Beachtlicher Tiefgang

Die amtlich angebrachte Action wird von den Russos mit viel Talent aufbereitet und nimmt im Verlauf des Films an Größe zu. Erste Szenen haben etwas von „Bourne“, mitsamt handgehaltener Kamera, danach wird es mehr und mehr zu einem rasanten „Mission Impossible“ mit Superhelden und erst im letzten langen Akt tritt das tatsächliche Superhelden-Thema hervor. Dies soagr mit noch mehr Bodenständigkeit als im überragenden „Winter Soldier“. Viel beeindruckender aber ist es, wie „Captain America: Civil War“ mit den eigenen Fragestellungen umgeht. Was ist wichtiger, die Sicherheit oder die Freiheit aller? Ist Heldentum oder Verantwortung das, was am Ende des Tages zählt? Und was sagen die Entscheidungen der einzelnen Charaktere über diese aus? Verluste werden auf allen Seiten eingefahren und zu den vorhandenen Narben kommen neue hinzu — darunter auch welche, die sicher bis zum Beginn des „Infinity Wars“ noch nicht verheilt sein werden.

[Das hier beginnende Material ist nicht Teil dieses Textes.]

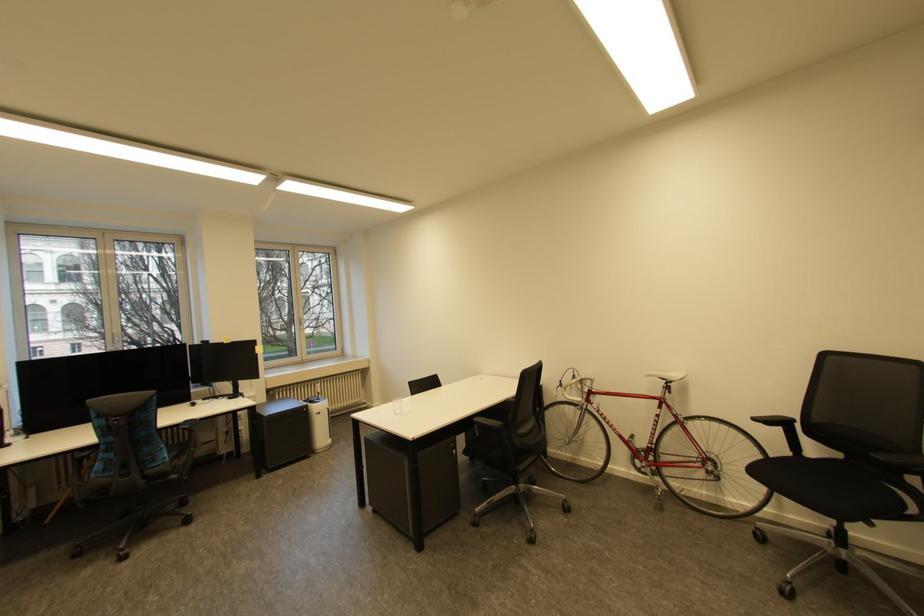
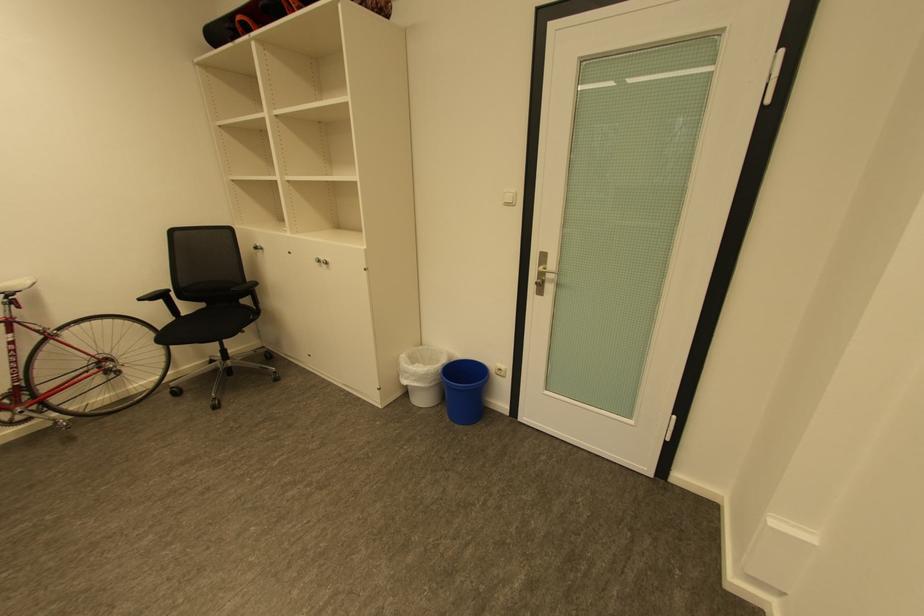
Where in the second image is the point corresponding to (x=761, y=419) from the first image?

(148, 300)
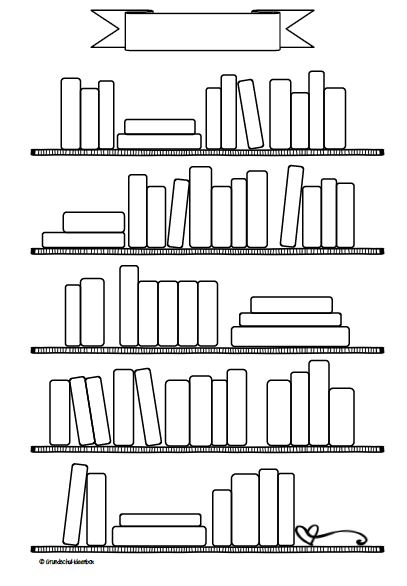
Where is `books on the bottom shelf`? Image resolution: width=407 pixels, height=586 pixels. books on the bottom shelf is located at coordinates (72, 520), (100, 527), (138, 519), (145, 536), (222, 520), (243, 519), (267, 517), (284, 515).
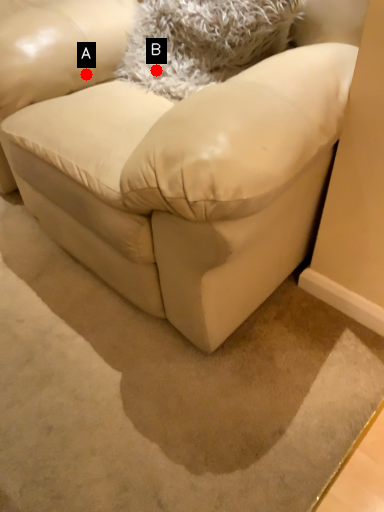
Question: Two points are circled on the image, labeled by A and B beside each circle. Which point appears closest to the camera in this image?

Choices:
 (A) A is closer
 (B) B is closer

Answer: (B)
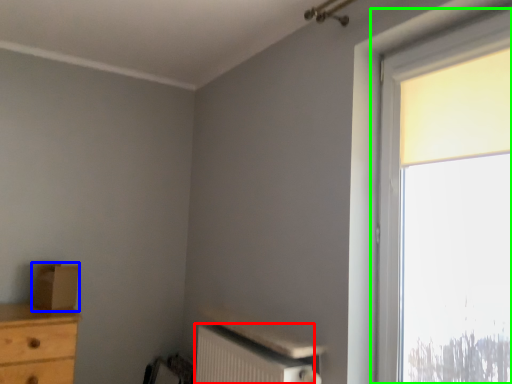
Question: Based on their relative distances, which object is nearer to radiator (highlighted by a red box)? Choose from cardboard box (highlighted by a blue box) and window (highlighted by a green box).

Choices:
 (A) cardboard box
 (B) window

Answer: (B)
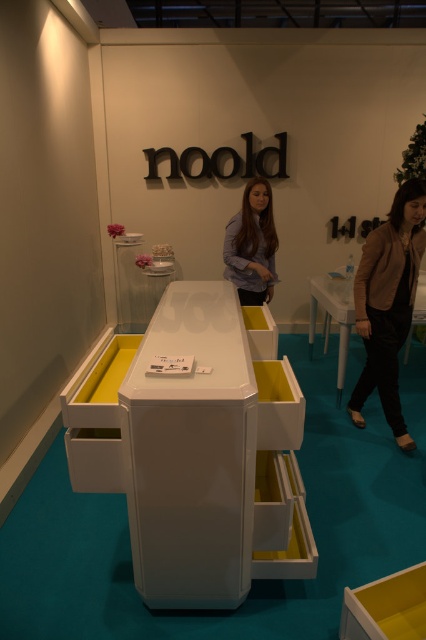
You are a photographer taking a picture of the noold furniture. You notice the black leather jacket at right and the matte blue shirt at center in the background. Which clothing item will appear larger in the photo?

The black leather jacket at right is much taller than the matte blue shirt at center, so it will appear larger in the photo.

You are a photographer standing in front of the white furniture. You notice a black leather jacket at right and a matte blue shirt at center. Which one is closer to you?

The black leather jacket at right is closer to you because it is in front of the matte blue shirt at center.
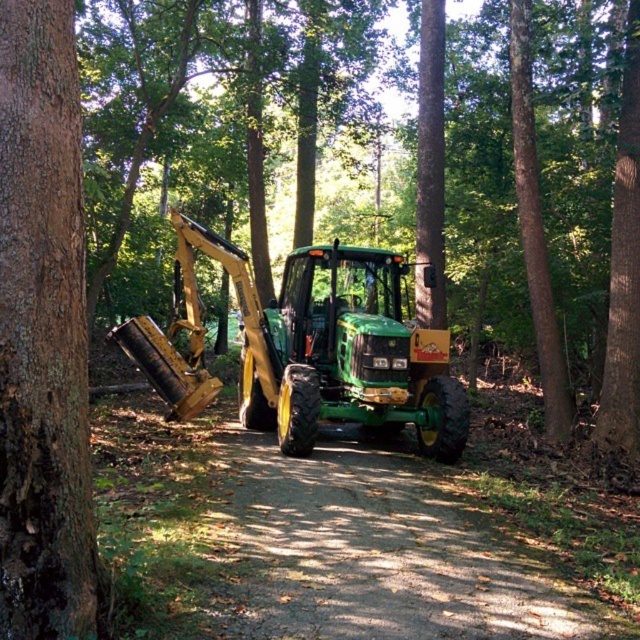
Question: Is brown rough bark tree at center-left closer to camera compared to green matte tractor at center?

Choices:
 (A) no
 (B) yes

Answer: (B)

Question: Where is brown rough bark tree at center-left located in relation to green matte tractor at center in the image?

Choices:
 (A) left
 (B) right

Answer: (A)

Question: Can you confirm if brown rough bark tree at center-left is wider than green matte tractor at center?

Choices:
 (A) no
 (B) yes

Answer: (A)

Question: Which of the following is the farthest from the observer?

Choices:
 (A) (38, 253)
 (B) (337, 330)

Answer: (B)

Question: Among these points, which one is nearest to the camera?

Choices:
 (A) (364, 332)
 (B) (36, 6)

Answer: (B)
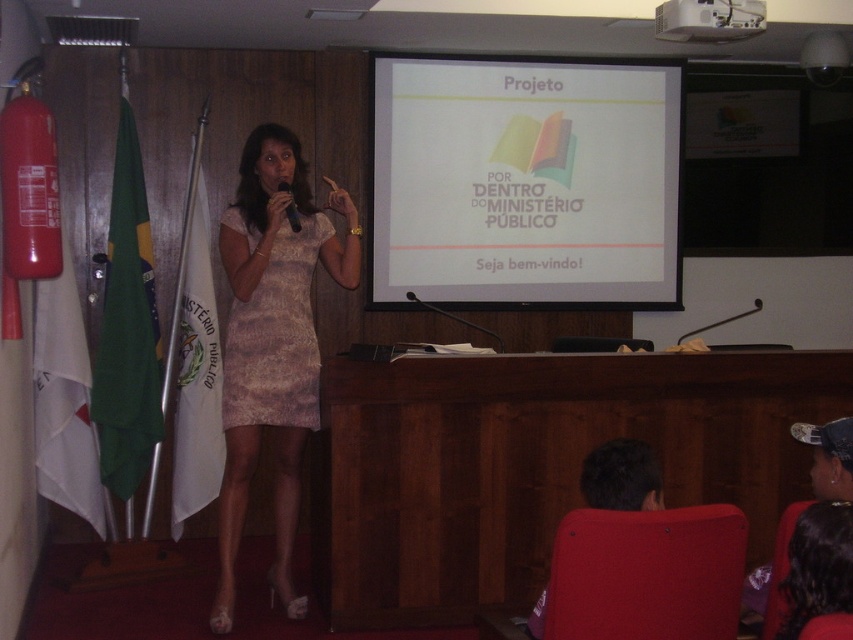
In the scene shown: You are an event planner organizing a conference. You need to ensure that the attire of the presenter matches the formal setting. Given the presence of the matte lace dress at center and metallic at upper center, which one is more appropriate for the presenter to wear?

The matte lace dress at center is more appropriate for the presenter to wear since it is larger in size than the metallic at upper center, indicating it is the proper attire for the formal event.

Consider the image. You are an attendee at the presentation. You notice the matte lace dress at center and the metallic silver microphone at upper center. Which object is positioned higher in the image?

The metallic silver microphone at upper center is positioned higher than the matte lace dress at center.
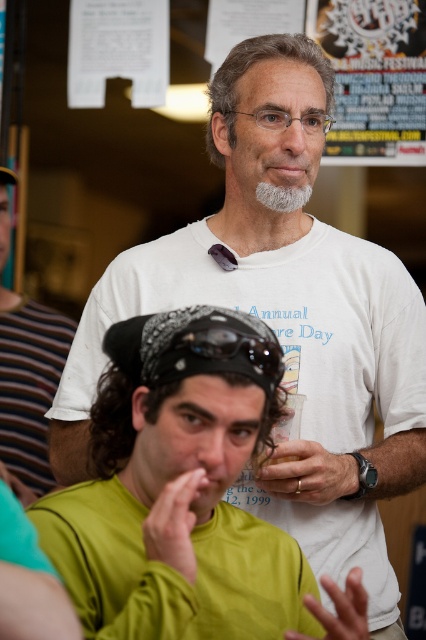
Question: Is green matte shirt at lower center thinner than black textured goggles at center?

Choices:
 (A) no
 (B) yes

Answer: (A)

Question: Where is green matte shirt at center located in relation to green matte shirt at lower center in the image?

Choices:
 (A) below
 (B) above

Answer: (A)

Question: Which object appears closest to the camera in this image?

Choices:
 (A) gray hair at upper center
 (B) gray matte beard at center
 (C) black textured goggles at center

Answer: (C)

Question: In this image, where is green matte shirt at lower center located relative to gray matte beard at center?

Choices:
 (A) below
 (B) above

Answer: (A)

Question: Which point appears closest to the camera in this image?

Choices:
 (A) (219, 632)
 (B) (227, 333)
 (C) (325, 109)

Answer: (A)

Question: Which object is closer to the camera taking this photo?

Choices:
 (A) gray hair at upper center
 (B) black textured goggles at center
 (C) gray matte beard at center
 (D) green matte shirt at center

Answer: (D)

Natürlich kommt auch der Humor, bei aller Ernsthaftigkeit, nicht zu kurz. Allerdings im Vergleich zum fast schon nervenden Witzfeuerwerk in „Age of Ultron“ nimmt sich auch hier „Captain America: Civil War“ zurück. Um ein nicht zu tiefes Brüten zu verhindern, sind die erheiternden Momente aber auch bitter notwendig, denn den Teamchefs Iron Man und Captain America ist die Bedeutung ihrer Freundschaft und der drohende Verlust stark anzumerken. Captain America war bisher nie eine der wirklich interessanten Figuren der Franchise und Chris Evans nicht der charismatischste Darsteller, allerdings hilft „Civil War“ seiner Figur sehr stark weiter. Er wirkt nicht mehr nur wie ein angestaubtes Relikt, wie ein aberwitziger Anachronismus, sondern wie ein Ideal aus einer anderen Zeit, von der man noch etwas lernen kann. Um einen anderen Charakter dazu zu zitieren: „Compromise where you can. And where you can’t, don’t.”

Fazit

In sehr leichtfüßigen 140 Minuten zaubern die Russos einen schwer unterhaltsamen, hochwertigen und smarten Streifen auf die Leinwand. Sicher finden sich Kritikpunkte, manche Effekte könnten noch besser sein, die ein oder andere Anspielung weniger direkt und nicht jedem wird der filmische Sprung zwischen Action im Stile von „Mission: Impossible“ zu typischem MCU gefallen, aber dennoch wird wohl kaum jemand den Saal unzufrieden verlassen.